Cibo
Cosa succede: Le proteine si contraggono e perdono l’acqua. A differenza delle cosce di pollo (che hanno più grasso e tessuto connettivo), il petto non trae beneficio da una cottura prolungata.
Il problema di sicurezza: Il pollo deve raggiungere i 74 °C. Le pentole a cottura lenta spesso impiegano ore per raggiungere quella temperatura, mantenendo il pollo nella “zona di pericolo” (4-60 °C) dove i batteri proliferano.
La soluzione: Usate le cosce di pollo al posto del petto. Oppure aggiungete abbondante liquido (brodo, salsa) e cuocete a fuoco alto per meno tempo. Meglio ancora: rosolate prima il petto di pollo, poi aggiungetelo nell’ultima ora di cottura.
2. Pasta (a meno che non vogliate una poltiglia)
L’ho imparato a mie spese.
Cosa succede: la pasta assorbe liquidi e si gonfia. In una pentola a cottura lenta, continua ad assorbire per ore, trasformandosi in un pasticcio gonfio, molle e pastoso.
La soluzione: cuocete la pasta separatamente sul fornello. Aggiungetela alla pentola a cottura lenta negli ultimi 15-30 minuti di cottura, giusto per scaldarla e farle assorbire un po’ di sapore.
Pentole a cottura lenta
L’eccezione: i formati di pasta spessi e consistenti (come i tortellini o gli gnocchi surgelati) possono sopportare un tempo di cottura leggermente maggiore, ma aggiungeteli comunque per ultimi.
3. Riso (si trasforma in una pappa)
Riso e pentola a cottura lenta sembrano un abbinamento perfetto. Non lo sono.
Cosa succede: il riso assorbe liquidi e si espande. La maggior parte delle varietà si trasforma in una pappa appiccicosa e collosa dopo ore in una pentola a cottura lenta. Il riso integrale richiede più tempo di cottura, ma alla fine risulta comunque molliccio.
La soluzione: cuocere il riso separatamente. Oppure utilizzare riso precotto da aggiungere negli ultimi 30 minuti di cottura. In alternativa, cuocere lo stufato o il curry sul fornello insieme al riso.
L’unica eccezione: alcune ricette di risotto per la pentola a cottura lenta funzionano perché si aggiunge il liquido caldo gradualmente e si mescola, vanificando lo scopo del “imposta e dimentica”.

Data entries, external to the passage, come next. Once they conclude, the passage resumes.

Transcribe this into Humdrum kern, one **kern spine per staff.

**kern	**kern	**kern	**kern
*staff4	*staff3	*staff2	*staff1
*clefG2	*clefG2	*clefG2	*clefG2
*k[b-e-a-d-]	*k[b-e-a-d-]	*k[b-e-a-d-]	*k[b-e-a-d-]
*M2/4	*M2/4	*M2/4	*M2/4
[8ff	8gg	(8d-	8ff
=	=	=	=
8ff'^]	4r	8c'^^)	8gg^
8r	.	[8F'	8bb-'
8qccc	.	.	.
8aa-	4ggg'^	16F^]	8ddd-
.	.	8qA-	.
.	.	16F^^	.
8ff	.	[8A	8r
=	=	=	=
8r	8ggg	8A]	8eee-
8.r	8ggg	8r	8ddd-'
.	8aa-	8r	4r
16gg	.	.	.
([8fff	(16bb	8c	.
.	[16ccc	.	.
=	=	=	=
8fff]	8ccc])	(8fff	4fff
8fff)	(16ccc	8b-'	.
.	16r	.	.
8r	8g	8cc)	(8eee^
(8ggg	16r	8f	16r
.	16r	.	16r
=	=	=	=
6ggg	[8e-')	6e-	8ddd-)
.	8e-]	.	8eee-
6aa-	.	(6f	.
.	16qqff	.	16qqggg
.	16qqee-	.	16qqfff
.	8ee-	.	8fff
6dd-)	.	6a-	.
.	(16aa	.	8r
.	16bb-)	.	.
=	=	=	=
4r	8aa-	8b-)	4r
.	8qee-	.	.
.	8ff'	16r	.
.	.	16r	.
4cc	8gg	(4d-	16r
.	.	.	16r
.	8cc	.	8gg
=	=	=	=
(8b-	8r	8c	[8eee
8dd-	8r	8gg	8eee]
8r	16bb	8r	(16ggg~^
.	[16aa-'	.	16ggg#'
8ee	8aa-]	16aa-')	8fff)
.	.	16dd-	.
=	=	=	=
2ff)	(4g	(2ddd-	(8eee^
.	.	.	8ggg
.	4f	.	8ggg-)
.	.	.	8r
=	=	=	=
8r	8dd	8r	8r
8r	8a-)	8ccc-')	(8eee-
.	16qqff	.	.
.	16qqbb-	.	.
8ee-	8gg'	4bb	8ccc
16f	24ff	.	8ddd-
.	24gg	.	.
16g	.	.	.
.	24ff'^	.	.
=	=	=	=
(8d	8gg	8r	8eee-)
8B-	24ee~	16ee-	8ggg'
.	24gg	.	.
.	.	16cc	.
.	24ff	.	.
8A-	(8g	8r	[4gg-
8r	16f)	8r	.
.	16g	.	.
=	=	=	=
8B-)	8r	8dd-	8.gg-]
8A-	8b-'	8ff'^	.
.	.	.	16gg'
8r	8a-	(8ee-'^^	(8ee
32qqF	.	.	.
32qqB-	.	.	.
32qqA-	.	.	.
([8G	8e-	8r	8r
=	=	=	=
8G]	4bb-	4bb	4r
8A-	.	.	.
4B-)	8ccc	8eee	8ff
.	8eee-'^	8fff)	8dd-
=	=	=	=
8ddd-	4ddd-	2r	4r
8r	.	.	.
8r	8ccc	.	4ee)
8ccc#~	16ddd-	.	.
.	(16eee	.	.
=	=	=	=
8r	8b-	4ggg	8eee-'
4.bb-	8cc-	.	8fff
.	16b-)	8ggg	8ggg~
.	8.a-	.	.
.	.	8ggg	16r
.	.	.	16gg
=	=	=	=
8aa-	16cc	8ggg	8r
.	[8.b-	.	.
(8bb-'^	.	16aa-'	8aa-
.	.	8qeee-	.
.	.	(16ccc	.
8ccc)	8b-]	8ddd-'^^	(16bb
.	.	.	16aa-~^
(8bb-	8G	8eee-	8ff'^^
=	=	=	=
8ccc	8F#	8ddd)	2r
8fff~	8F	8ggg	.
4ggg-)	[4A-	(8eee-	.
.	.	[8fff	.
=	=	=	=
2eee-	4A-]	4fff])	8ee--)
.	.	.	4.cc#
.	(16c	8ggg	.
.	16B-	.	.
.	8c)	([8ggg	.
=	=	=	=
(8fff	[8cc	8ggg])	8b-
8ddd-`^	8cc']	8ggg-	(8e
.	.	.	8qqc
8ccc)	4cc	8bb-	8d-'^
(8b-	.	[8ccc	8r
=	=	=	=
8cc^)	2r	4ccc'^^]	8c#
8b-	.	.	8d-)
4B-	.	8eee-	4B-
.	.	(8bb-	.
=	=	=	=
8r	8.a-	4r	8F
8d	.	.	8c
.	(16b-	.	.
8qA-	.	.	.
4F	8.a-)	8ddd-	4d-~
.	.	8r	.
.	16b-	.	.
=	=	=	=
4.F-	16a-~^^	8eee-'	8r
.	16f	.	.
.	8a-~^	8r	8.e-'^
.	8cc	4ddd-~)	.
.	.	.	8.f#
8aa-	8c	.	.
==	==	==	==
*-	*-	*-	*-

4. Verdure delicate (zucchine, peperoni, asparagi)
Non tutte le verdure sono adatte a una cottura prolungata.
Cosa succede: le zucchine si trasformano in una poltiglia. I peperoni perdono tutta la loro consistenza. Gli asparagi diventano viscidi. I funghi si riducono a piccoli moncherini. Le verdure a foglia verde (spinaci, cavolo nero) scompaiono completamente.
La soluzione: aggiungere le verdure delicate negli ultimi 30-60 minuti di cottura. Per le verdure a foglia verde, aggiungerle alla fine: il calore residuo le farà appassire perfettamente.
Gli alimenti da conservare: Carote, patate, sedano, cipolle e altre verdure a radice cuociono al meglio nelle pentole a cottura lenta.
5. Latticini (Latte, Panna, Yogurt, Panna Acida)
Latticini e cottura lenta e prolungata non vanno d’accordo.
Cosa succede: Latte e panna cagliano (si separano in parte solida e liquida). Yogurt e panna acida si separano in grumi granulosi e sgradevoli.
La soluzione: Aggiungere i latticini solo alla fine della cottura. Incorporare panna, yogurt o panna acida negli ultimi 5-10 minuti, giusto il tempo di scaldarli. Oppure servirli sopra (una cucchiaiata di panna acida sul chili è perfetta).
L’eccezione: Il latte di cocco in lattina si conserva meglio del latte vaccino. Ma anche questo può separarsi se cotto troppo a lungo.